> EXERCISES:
1/ Answer these questions from the article on KC8's carbon capture technology.
(a) According to Scientific American, what share of human-caused CO2 emissions comes from producing cement and concrete?
(b) By what year does Cemex aim to become a net-zero CO2 company?
(c) How much lower does KC8 say its capital cost is compared with amine alternatives?
2/ Pick up the article on KC8's carbon capture technology after its final sentence and continue it.

> EXTRACT:
An Australian firm is revolutionising carbon capture in the cement, steel, power generation, and chemical production industries. KC8 received $10m in funding from Woodside Energy and Mexico’s Cemex Ventures.
Cement – the ‘glue’ that holds infrastructure around the world together – is one of the most energy-intensive products on the planet. Nine per cent of all CO2 emissions caused by humans are from producing cement and concrete, according to Scientific American.
Perth-based firm KC8 Technologies is looking to change that, and it is partnering with some heavy-hitters in the energy and construction industries to do so.
Gonzalo Galindo is the head of Cemex Ventures, an offshoot of the $15-billion publicly traded Mexican cement company, Cemex. Galindo’s job is to invest in companies building sustainable solutions for the construction industry.
“By adopting clean technologies and fostering collaboration with innovative global startups like KC8, we aim to revolutionise the construction industry and significantly reduce the environmental impact of our operations in order to become a net-zero CO2 company by 2050,” says Galindo.
Joining Cemex Ventures in the KC8 $10m raise, is an unnamed petrochemical company, and WA oil and gas producer Woodside Energy.
“As a global energy company, we understand the need to innovate and develop efficient and cost-effective ways to produce safe, lower carbon, affordable and reliable energy through the energy transition,” said Jayne Baird, Woodside’s VP of Carbon Solutions.
“We want to ensure we enable the technological innovation required to do this.”
The KC8 solution
Rather than using amine-based solvents in the challenging cement, steel, power generation, and chemical production industries, KC8 has developed a proprietary, non-toxic solvent created from a natural material.
The company says the technology can capture as much as 95 per cent of CO2 emissions from heavy industrial sources, at a capital cost around 50 per cent lower than amine alternatives. The improvement in energy efficiency is 15 per cent, KC8 states.
“This allows KC8’s technology to treat low pressure, high volumes exhaust gases at lower cost to help these industries meet their net zero targets,” the company states.
Greg Ross is the executive director of KC8 Technologies.

Stored items
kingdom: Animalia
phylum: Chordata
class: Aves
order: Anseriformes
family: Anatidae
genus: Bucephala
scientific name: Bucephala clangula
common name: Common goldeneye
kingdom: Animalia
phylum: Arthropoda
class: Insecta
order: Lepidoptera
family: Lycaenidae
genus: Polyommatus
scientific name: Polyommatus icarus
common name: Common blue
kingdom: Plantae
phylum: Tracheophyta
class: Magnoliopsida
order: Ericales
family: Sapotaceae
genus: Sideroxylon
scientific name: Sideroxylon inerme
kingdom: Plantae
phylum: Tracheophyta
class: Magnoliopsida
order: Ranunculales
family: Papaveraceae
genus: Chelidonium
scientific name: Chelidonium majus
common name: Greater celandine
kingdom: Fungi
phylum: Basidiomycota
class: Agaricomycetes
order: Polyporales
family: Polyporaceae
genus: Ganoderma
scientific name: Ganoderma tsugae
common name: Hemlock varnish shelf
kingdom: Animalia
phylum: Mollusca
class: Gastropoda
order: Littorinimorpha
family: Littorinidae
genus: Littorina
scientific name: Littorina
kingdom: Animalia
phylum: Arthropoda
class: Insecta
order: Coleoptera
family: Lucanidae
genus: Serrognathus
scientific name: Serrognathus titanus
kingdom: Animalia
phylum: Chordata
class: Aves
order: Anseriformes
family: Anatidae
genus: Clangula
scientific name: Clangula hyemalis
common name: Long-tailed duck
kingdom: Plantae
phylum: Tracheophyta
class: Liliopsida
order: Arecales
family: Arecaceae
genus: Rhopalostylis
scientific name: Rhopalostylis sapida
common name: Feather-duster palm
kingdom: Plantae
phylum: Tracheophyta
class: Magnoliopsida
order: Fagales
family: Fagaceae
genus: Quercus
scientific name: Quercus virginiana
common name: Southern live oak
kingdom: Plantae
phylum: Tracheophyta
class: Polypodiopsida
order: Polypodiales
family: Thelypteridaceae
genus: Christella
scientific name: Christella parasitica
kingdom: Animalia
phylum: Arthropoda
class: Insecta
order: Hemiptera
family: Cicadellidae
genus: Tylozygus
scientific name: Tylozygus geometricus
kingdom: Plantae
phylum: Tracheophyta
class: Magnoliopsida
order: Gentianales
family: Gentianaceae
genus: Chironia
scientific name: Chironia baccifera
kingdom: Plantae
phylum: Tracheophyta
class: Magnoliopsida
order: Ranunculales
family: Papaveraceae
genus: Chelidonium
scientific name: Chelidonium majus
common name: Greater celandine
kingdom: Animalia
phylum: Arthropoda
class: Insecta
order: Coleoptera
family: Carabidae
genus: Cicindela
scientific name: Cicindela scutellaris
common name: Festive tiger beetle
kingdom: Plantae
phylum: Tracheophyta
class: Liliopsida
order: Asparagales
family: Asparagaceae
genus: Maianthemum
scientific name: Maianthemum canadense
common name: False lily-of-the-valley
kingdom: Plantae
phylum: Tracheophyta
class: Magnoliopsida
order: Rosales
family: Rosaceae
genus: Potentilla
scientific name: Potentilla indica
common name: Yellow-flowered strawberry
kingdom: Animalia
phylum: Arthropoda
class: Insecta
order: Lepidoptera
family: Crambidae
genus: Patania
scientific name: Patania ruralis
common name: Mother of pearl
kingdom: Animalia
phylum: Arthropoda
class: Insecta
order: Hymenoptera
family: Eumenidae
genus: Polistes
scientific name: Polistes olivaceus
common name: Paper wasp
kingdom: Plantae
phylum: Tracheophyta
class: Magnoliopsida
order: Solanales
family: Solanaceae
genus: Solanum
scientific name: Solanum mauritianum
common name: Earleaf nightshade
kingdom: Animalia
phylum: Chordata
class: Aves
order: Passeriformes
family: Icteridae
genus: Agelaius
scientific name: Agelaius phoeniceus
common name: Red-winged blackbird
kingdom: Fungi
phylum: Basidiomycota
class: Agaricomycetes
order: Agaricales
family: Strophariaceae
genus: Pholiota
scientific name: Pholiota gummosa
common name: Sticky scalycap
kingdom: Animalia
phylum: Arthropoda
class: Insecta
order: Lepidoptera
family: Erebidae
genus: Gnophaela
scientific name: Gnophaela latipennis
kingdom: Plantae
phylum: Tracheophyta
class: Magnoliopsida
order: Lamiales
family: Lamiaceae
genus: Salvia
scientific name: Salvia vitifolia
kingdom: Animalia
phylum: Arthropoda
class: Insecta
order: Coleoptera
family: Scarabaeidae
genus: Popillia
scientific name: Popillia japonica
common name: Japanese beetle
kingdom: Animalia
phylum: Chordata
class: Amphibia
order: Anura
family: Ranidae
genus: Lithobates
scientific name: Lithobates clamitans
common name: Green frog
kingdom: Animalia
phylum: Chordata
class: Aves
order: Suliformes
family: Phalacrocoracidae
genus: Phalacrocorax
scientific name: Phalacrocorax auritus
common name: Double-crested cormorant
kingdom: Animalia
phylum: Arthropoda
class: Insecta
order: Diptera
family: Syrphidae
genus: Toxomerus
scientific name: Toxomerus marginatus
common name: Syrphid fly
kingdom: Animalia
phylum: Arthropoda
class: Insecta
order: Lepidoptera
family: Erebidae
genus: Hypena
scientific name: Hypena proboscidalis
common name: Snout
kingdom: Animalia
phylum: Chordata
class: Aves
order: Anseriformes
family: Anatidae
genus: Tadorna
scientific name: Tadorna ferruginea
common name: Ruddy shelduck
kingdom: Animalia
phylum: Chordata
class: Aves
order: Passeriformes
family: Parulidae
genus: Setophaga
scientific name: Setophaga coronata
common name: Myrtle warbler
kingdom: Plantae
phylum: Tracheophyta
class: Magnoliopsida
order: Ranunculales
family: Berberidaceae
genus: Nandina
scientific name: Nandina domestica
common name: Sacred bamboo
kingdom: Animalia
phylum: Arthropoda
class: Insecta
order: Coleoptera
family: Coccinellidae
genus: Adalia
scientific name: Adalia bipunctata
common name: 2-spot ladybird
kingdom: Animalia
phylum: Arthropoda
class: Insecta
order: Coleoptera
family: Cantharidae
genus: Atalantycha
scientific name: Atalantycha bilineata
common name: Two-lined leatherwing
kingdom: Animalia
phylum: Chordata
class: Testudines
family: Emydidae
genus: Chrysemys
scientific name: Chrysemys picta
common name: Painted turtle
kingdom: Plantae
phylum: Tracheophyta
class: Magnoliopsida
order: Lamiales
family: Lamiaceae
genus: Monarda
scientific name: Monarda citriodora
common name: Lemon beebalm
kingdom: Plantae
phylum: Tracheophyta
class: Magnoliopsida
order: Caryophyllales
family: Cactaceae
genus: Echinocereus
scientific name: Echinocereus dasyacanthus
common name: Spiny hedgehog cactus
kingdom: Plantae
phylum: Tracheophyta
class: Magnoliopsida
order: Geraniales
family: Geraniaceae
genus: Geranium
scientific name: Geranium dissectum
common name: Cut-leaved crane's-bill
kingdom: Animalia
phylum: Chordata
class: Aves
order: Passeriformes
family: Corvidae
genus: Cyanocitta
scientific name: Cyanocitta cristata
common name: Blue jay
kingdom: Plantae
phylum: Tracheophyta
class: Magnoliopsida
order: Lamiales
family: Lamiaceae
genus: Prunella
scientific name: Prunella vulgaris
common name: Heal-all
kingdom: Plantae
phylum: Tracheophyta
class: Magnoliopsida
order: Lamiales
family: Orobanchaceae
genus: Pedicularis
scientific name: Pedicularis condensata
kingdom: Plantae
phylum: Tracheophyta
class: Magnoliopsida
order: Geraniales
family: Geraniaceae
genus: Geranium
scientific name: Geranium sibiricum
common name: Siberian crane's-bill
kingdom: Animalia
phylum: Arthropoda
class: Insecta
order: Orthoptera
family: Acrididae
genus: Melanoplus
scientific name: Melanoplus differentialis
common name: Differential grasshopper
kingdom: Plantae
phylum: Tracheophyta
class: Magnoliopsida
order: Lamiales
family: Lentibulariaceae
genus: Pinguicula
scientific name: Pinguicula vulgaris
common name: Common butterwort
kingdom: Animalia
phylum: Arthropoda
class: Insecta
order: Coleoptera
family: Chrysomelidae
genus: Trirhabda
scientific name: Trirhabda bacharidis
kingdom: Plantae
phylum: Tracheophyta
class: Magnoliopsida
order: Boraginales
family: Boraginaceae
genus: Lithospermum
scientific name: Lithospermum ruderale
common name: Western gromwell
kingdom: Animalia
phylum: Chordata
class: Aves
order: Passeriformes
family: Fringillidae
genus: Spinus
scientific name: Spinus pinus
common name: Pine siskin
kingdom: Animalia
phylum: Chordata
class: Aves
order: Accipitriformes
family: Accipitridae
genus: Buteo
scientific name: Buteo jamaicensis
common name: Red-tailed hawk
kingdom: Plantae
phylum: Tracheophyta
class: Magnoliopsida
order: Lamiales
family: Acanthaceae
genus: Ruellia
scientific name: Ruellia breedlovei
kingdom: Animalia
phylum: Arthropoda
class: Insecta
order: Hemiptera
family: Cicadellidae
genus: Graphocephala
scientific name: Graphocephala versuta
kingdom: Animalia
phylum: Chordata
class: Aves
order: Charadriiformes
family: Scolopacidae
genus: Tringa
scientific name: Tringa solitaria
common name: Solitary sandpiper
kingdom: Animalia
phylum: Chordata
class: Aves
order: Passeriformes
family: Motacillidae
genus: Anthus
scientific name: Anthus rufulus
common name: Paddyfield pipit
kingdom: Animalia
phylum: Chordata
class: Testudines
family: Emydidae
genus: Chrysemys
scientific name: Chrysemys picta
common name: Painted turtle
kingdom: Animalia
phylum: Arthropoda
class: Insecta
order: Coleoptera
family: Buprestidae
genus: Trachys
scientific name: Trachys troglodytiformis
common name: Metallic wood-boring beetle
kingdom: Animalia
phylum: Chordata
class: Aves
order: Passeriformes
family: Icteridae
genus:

> ANSWERS FOR THE EXERCISE:
1/
(a) Nine percent.
(b) 2050.
(c) Around 50 percent lower.

2/
“Being able to provide safe, naturally occuring solvents that have little or no impact to the environment at scale is an incredible feat. By lowering the cost of capture, our goal is to enhance and accelerate CCUS as a leading greenhouse gas mitigation tool that will form an important part of a balanced solution to lowering emissions for all sectors,” says Ross.
The road to capturing industrial carbon
In 2005, Melbourne-based chemical engineer Barry Hooper began filing patents under the name Uno Technologies. KC8 acquired Uno in 2021, and the Uno patents are now the backbone of KC8’s technology. Today, Cooper is KC8’s chief technical officer and co-executive director of the company. He is also associate professor at the University of Melbourne.
At least five patent applications have been filed by KC8 in the last three months.
“Our mission is to provide the most sustainable, cost-effective solution for large-scale abatement — particularly for industries that don’t currently have a clear pathway to emission reduction,” says Perth-based co-executive director Ross.
The industries that the company is focusing on are cement, steel, power generation and chemical production. Ross calls them essential, yet hard to decarbonise industries. The KC8 solution is a ‘lower-cost, and lower potential environmental impact CO2 capture technology compared to conventional amine-based processes,’ Ross says.
“We’re grateful for the local and global industry investment, which will accelerate our commercialisation plans and the deployment of our technology into these critical industries,” he says.
KC8 raised seed rounds in 2021 and 2022 and was awarded a grant from the US Department of Energy (DoE) in 2023. The company will install technology at the DOE National Carbon Capture Center (NCCC) in Alabama this year.